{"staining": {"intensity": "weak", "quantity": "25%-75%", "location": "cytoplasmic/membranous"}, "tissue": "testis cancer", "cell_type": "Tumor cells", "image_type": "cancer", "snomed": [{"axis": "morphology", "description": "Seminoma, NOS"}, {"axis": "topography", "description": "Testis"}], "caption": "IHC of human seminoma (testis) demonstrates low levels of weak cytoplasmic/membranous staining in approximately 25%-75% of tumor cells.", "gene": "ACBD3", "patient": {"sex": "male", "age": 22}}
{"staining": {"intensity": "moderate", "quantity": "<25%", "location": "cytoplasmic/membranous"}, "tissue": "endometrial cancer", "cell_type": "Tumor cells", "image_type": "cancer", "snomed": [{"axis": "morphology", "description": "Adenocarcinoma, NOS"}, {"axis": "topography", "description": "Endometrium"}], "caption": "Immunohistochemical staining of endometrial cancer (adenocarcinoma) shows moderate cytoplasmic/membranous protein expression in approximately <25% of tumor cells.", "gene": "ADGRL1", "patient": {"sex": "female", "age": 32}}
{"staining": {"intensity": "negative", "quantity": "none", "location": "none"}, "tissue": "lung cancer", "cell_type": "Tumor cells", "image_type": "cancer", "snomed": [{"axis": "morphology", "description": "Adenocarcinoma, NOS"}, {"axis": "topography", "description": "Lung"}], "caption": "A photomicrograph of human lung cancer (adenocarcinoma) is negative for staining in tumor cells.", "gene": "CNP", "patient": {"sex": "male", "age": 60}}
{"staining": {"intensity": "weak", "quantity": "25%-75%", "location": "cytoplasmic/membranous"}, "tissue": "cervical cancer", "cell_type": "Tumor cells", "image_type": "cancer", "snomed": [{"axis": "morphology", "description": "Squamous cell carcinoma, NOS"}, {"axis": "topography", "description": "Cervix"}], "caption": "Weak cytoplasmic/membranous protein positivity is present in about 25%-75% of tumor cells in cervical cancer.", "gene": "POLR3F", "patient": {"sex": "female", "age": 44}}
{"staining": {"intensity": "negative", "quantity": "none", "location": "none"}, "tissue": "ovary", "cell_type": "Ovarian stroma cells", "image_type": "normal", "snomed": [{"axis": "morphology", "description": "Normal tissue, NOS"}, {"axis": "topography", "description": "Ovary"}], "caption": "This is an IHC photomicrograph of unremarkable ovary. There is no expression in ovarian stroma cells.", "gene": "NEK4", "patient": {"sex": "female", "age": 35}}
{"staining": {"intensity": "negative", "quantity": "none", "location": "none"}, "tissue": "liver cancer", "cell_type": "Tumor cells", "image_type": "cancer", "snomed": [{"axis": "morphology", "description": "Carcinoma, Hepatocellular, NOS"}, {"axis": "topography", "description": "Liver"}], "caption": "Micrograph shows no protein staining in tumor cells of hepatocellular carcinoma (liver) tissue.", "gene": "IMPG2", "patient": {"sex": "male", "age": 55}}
=====
*What the task requires*: Each record above needs to be transcribed word for word.

*Reply*:
{"staining": {"intensity": "weak", "quantity": "25%-75%", "location": "cytoplasmic/membranous"}, "tissue": "testis cancer", "cell_type": "Tumor cells", "image_type": "cancer", "snomed": [{"axis": "morphology", "description": "Seminoma, NOS"}, {"axis": "topography", "description": "Testis"}], "caption": "IHC of human seminoma (testis) demonstrates low levels of weak cytoplasmic/membranous staining in approximately 25%-75% of tumor cells.", "gene": "ACBD3", "patient": {"sex": "male", "age": 22}}
{"staining": {"intensity": "moderate", "quantity": "<25%", "location": "cytoplasmic/membranous"}, "tissue": "endometrial cancer", "cell_type": "Tumor cells", "image_type": "cancer", "snomed": [{"axis": "morphology", "description": "Adenocarcinoma, NOS"}, {"axis": "topography", "description": "Endometrium"}], "caption": "Immunohistochemical staining of endometrial cancer (adenocarcinoma) shows moderate cytoplasmic/membranous protein expression in approximately <25% of tumor cells.", "gene": "ADGRL1", "patient": {"sex": "female", "age": 32}}
{"staining": {"intensity": "negative", "quantity": "none", "location": "none"}, "tissue": "lung cancer", "cell_type": "Tumor cells", "image_type": "cancer", "snomed": [{"axis": "morphology", "description": "Adenocarcinoma, NOS"}, {"axis": "topography", "description": "Lung"}], "caption": "A photomicrograph of human lung cancer (adenocarcinoma) is negative for staining in tumor cells.", "gene": "CNP", "patient": {"sex": "male", "age": 60}}
{"staining": {"intensity": "weak", "quantity": "25%-75%", "location": "cytoplasmic/membranous"}, "tissue": "cervical cancer", "cell_type": "Tumor cells", "image_type": "cancer", "snomed": [{"axis": "morphology", "description": "Squamous cell carcinoma, NOS"}, {"axis": "topography", "description": "Cervix"}], "caption": "Weak cytoplasmic/membranous protein positivity is present in about 25%-75% of tumor cells in cervical cancer.", "gene": "POLR3F", "patient": {"sex": "female", "age": 44}}
{"staining": {"intensity": "negative", "quantity": "none", "location": "none"}, "tissue": "ovary", "cell_type": "Ovarian stroma cells", "image_type": "normal", "snomed": [{"axis": "morphology", "description": "Normal tissue, NOS"}, {"axis": "topography", "description": "Ovary"}], "caption": "This is an IHC photomicrograph of unremarkable ovary. There is no expression in ovarian stroma cells.", "gene": "NEK4", "patient": {"sex": "female", "age": 35}}
{"staining": {"intensity": "negative", "quantity": "none", "location": "none"}, "tissue": "liver cancer", "cell_type": "Tumor cells", "image_type": "cancer", "snomed": [{"axis": "morphology", "description": "Carcinoma, Hepatocellular, NOS"}, {"axis": "topography", "description": "Liver"}], "caption": "Micrograph shows no protein staining in tumor cells of hepatocellular carcinoma (liver) tissue.", "gene": "IMPG2", "patient": {"sex": "male", "age": 55}}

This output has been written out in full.